Dear Customer,
We are writing to inform you about a critical incident affecting the dalstorage01 node earlier today.
This morning, we experienced a severe RAID array failure which caused a portion of the virtual machines on the node to enter an inconsistent state. Our infrastructure utilizes RAID60 hardware arrays with SSD cache in RAID1, and we continuously monitor all systems to proactively maintain their health.
Based on our current analysis, we believe the RAID controller entered a faulty state and continued writing data incorrectly to the array, resulting in corruption of multiple KVM disk images.
As an immediate response:
The affected node was taken offline
The RAID controller was replaced with on-site spare hardware
Data recovery procedures were initiated
Due to the size of the array, over 180TB, recovery is a time-intensive process and may not be fully successful.
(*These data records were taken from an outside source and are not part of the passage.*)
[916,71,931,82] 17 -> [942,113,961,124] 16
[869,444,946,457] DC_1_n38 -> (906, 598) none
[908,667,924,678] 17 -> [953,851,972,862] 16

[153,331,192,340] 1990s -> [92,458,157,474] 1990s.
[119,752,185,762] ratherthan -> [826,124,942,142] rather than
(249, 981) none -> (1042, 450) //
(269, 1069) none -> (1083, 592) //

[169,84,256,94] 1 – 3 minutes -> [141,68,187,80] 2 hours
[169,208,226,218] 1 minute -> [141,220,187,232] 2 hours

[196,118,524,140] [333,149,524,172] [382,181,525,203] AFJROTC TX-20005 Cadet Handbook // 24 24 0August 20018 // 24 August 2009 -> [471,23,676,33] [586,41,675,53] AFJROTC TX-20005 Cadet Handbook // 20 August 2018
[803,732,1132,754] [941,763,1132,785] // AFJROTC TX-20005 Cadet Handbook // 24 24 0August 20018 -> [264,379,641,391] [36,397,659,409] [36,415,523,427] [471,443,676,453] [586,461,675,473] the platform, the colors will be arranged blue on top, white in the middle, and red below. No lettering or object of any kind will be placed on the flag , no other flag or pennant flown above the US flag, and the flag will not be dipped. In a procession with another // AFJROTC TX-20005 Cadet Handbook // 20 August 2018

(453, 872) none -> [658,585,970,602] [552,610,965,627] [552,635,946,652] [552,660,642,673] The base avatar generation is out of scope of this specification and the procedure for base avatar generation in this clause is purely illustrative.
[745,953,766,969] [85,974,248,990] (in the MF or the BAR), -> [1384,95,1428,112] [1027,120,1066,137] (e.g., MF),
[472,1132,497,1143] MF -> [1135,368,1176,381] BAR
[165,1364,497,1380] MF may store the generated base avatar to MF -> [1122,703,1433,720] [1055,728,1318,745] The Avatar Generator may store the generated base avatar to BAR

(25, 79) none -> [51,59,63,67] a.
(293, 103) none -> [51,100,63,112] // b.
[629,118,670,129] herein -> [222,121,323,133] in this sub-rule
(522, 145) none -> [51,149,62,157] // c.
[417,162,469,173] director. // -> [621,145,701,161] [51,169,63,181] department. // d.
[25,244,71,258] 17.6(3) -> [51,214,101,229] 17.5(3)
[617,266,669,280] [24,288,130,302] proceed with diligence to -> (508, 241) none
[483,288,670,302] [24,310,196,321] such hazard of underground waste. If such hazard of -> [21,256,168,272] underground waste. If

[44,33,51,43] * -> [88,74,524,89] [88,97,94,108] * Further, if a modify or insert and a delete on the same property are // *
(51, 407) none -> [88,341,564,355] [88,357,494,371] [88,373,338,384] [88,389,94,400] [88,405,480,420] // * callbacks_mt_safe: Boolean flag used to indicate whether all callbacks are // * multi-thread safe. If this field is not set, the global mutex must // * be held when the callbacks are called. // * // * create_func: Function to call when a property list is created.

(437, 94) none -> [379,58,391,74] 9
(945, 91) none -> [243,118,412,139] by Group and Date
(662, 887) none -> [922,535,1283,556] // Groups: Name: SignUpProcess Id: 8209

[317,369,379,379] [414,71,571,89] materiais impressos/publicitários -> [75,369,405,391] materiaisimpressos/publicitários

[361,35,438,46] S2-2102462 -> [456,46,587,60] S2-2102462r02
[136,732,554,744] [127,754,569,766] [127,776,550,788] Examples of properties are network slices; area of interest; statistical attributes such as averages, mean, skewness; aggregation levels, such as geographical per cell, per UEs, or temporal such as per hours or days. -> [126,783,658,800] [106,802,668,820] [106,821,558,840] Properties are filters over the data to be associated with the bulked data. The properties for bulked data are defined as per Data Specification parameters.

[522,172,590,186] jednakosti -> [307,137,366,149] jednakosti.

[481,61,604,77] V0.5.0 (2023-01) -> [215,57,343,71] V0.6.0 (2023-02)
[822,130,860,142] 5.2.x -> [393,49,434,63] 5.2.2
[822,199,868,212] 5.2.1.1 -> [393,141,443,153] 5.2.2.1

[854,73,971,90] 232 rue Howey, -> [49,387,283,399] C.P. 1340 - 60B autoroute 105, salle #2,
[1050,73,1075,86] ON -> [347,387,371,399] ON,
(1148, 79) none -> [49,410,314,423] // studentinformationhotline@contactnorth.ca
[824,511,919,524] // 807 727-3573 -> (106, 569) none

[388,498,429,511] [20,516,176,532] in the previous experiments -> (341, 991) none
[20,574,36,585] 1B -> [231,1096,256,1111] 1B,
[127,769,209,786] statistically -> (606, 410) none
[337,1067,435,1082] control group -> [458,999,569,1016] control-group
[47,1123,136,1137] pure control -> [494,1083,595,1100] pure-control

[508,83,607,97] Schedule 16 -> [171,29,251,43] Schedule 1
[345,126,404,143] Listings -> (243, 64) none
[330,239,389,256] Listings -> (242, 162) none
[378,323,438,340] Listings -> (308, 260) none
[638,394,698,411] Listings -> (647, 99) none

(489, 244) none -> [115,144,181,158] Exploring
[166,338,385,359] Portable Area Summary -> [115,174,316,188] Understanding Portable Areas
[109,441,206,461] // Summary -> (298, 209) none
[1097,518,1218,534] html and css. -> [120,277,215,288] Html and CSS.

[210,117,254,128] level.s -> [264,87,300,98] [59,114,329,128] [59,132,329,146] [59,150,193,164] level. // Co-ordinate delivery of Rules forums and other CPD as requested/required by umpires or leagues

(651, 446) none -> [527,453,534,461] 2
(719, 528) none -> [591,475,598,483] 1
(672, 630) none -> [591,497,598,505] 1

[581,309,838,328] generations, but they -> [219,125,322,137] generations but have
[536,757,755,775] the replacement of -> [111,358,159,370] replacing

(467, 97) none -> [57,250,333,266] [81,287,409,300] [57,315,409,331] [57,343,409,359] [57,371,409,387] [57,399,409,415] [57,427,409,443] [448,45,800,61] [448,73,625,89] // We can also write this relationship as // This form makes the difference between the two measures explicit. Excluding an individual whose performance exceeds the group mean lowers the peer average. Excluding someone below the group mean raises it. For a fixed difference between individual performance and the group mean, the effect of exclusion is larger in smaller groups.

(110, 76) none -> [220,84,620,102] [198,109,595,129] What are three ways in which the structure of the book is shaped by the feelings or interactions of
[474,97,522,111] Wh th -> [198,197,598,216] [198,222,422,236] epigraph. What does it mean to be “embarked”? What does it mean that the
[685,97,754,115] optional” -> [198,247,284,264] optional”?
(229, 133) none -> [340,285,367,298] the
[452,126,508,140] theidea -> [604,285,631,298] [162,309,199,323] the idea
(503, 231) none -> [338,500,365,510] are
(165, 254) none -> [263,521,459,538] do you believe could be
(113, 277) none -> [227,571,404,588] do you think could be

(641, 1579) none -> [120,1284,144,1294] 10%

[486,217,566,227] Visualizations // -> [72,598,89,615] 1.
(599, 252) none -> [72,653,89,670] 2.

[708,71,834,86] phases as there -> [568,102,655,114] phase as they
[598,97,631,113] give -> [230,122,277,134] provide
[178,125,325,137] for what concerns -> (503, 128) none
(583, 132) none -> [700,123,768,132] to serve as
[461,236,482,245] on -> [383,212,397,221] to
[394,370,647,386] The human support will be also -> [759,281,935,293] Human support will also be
While we expect that a significant portion of the data remains intact, many virtual machines are currently in an inconsistent state and may not boot properly.
At this time, we consider the node unsuitable for production use and therefore we're moving forward with re-creation of new virtual machines for all affected customers. Given the nature of these VMs is cold storage and backups, we've determined that our customers will benefit from a faster recovery of a storage virtual machine, over anything else.
We will be compensating all affected users with 30 day free services extend, due to the inconvenience that's caused by this issue.